I’m not saying that you should expect 3500 fans a night, or even 2500 fans a night, because we have no idea how fans, particularly casual fans, will take to the FHL, especially considering the league’s past that some fans may read about. But it’s clear that people in Elmira like hockey and will support it if done right. And if Elmira even comes close to that 2500 number, for the sake of a number let’s say 1500 to 2000 a night, then it’s a huge success for the FHL.
Now back to that hockey done right comment. From everyone we’ve spoken with in the Elmira area, from fans and news alike, they all had nothing but fantastic things to say about the owner of this new team, Robbie Nichols.
Nichols co-owns a baseball team in Elmira, the Perfect Game Collegiate Baseball League’s Elmira Pioneers, so he has connection to the area (he was also former GM of the Jackals from 2007-13), and knows what people in the area want in a hockey team, and how to market it to bring people back. And if you need proof, Elmira is currently tops in the PGCBL in attendance of the 10 teams who report attendance, averaging 2,690 fans a night through 13 home games; 1,100 fans more per night than the next closest team.
But as great as having local ownership and potentially a large fanbase is, for the FHL, the bigger thing is the potential doors this opens up for the league.
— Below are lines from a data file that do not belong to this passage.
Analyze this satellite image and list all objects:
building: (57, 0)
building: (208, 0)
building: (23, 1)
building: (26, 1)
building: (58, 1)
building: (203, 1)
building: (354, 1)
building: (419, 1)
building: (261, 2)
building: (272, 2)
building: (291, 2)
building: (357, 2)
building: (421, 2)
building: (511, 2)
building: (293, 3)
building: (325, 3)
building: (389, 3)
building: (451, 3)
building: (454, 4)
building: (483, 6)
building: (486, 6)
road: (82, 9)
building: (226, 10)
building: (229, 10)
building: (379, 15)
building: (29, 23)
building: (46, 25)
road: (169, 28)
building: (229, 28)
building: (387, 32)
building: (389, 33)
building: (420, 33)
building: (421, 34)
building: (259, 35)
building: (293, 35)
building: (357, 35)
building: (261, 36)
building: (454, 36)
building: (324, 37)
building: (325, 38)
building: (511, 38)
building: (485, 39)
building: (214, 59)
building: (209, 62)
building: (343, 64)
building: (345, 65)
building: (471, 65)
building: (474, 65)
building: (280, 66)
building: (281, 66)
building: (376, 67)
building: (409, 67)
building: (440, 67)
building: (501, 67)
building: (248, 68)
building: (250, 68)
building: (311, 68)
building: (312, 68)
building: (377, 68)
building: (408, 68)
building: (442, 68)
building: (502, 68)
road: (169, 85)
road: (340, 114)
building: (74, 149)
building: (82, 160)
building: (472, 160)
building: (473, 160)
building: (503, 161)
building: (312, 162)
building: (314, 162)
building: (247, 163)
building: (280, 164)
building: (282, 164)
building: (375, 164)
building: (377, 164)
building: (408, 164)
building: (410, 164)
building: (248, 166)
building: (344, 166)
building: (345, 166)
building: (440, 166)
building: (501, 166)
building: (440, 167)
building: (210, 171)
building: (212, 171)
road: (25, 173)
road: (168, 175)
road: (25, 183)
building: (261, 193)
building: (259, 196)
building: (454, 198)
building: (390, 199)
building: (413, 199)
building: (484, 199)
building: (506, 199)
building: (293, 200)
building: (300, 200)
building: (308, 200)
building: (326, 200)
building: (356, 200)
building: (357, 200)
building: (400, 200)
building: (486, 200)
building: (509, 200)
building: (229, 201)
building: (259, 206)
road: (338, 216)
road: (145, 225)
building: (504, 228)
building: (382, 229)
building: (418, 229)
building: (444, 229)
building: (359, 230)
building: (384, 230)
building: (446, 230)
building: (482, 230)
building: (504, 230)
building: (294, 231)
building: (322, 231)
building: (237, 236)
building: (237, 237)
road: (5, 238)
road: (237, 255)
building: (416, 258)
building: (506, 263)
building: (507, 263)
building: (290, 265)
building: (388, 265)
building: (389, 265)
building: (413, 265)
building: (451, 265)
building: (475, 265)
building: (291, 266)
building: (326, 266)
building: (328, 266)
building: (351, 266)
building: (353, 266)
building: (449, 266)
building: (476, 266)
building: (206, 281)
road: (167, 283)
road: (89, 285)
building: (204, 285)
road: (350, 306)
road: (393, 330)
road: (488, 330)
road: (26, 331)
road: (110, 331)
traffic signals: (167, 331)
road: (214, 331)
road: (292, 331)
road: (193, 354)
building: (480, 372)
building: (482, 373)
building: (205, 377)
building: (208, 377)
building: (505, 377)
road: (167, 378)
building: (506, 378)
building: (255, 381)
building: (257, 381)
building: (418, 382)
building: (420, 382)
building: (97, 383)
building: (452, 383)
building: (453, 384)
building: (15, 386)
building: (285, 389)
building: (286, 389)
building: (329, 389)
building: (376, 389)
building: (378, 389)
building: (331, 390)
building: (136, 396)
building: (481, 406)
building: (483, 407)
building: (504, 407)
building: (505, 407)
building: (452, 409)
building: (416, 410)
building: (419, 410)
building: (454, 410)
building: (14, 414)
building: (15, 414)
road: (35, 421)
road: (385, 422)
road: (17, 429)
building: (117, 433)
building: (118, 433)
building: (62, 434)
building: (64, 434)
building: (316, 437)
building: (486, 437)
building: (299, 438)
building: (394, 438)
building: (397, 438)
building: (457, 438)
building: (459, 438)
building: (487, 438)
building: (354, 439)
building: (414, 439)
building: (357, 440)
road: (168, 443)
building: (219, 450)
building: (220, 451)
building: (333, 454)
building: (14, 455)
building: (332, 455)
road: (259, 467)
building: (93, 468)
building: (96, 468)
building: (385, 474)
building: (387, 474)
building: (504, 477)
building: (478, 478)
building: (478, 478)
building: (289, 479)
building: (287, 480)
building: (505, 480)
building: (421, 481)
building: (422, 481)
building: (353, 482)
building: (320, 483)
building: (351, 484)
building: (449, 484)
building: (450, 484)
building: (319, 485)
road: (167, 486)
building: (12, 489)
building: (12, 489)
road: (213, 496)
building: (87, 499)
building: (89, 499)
Having Nichols and the hockey population in Elmira on-board will give future markets more of a reason to strongly consider joining the FHL. In the past there were negative connotations associated with the FHL, and for good reason in some cases, but to get a great minor league market, with a strong local ownership group, is a huge shot in the arm to the FHL’s future prospects.
And who knows, maybe with Elmira on-board you can lure back some more old UHL markets, or bring in new ones that may be nearby in New York, Pennsylvania, or other eastern states.
Now, this is not to say that there won’t be challenges in making an Elmira a success. There are still Ts to cross and Is to dot before things are final with the team and the rink, and then there are TONS of things that need to be done with both the team and arena in a short amount of time.
The FHL season is set to start on October 26 (rumored), 106 days away. So Nichols and Co. have basically three months and two weeks to try to get a hockey staff, both on and off the ice, in place, come up with a team name, get jerseys, sell sponsorships, sell season and group tickets, hold tryouts, and generally just get a team together. That’s not a lot of time to do all that. But if Nichols is a good as everyone says he is, he likely has a lot of pieces and people in place for this, and didn’t just fly in on a whim to get a hockey team.
And the rink is reportedly in needs of plenty of repairs, like the roof, cooling system, boards, and boilers, and that is all stuff that will need to be taken care of before a team can practice in the arena, let alone play a game with thousands of fans inside.
But one assumes that will all get worked out and done before the season starts, because again, you (hopefully) don’t come into putting hockey team down in an area you live in with no plan in place.
It’s a big day for Elmira getting hockey back, but it’s just as big a deal for the FHL as a whole, because Elmira just might be the key to bringing this league to widespread respect in the hockey world, and not a moment too soon.